US President Donald Trump (L) and China's President Xi Jinping attend a business leaders event inside the Great Hall of the People in Beijing on November 9, 2017. Donald Trump urged Chinese leader Xi Jinping to work 'hard' and act fast to help resolve the North Korean nuclear crisis, during …

Commerce Secretary Wilbur Ross reaffirmed Tuesday that if China cannot make a deal with the U.S. at a Mar-a-Lago summit between their presidents, then tariff increases on China will resume.

Ross praised U.S. economic successes under the Trump administration as he spoke to members of the National Governors Association and Chamber of Commerce at a summit in D.C. 

“Now — more than ever before — America is open for business,” said Ross. “For those companies that are producing products in the United States, we are diligently working at creating a level playing field and a system of reciprocal trade that will enable you to sell more products everywhere in the world.”

The secretary promoted “a virtuous cycle of economic growth” in the U.S. economy.

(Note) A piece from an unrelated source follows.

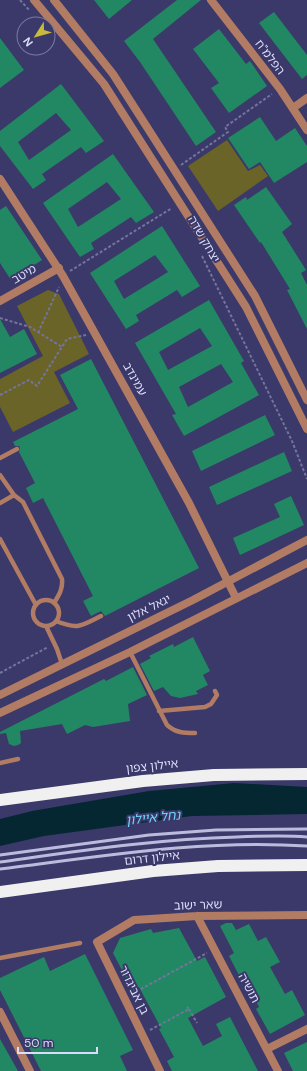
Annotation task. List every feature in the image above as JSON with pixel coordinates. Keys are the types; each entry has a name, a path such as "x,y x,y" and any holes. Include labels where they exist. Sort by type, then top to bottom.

He cited nearly half a million new manufacturing jobs since President Donald Trump took office, the highest in more than two decades. 

“Optimism among U.S. manufacturers — as measured by the National Association of Manufacturers — has never been higher, reaching a record 92.4 percent in 2018,” he said before highlighting a GDP growth rate some predicted could not happen just a few years ago.

The secretary went on listing economic accomplishments under the Trump administration as well as the new U.S.-Mexico-Canada Trade Agreement (USMCA) to replace NAFTA and high hopes for and progress in negotiations with China toward a trade agreement.

“Our negotiations with China have already addressed many of the outstanding issues we face with them. So, President Trump is willing to extend a bit the deadline on tariffs to see whether we can achieve an enforceable agreement in an ultimate session at Mar-a-Lago,” said Ross.

He added that if they do not forge an agreement at such a Trump-Xi summit then the U.S. “will go forward with the original plan to raise tariffs on $200 billion of imports from 10 percent to 25 percent. And, meanwhile, the 25 percent tariff on $50 billion in Chinese imports will remain in place.”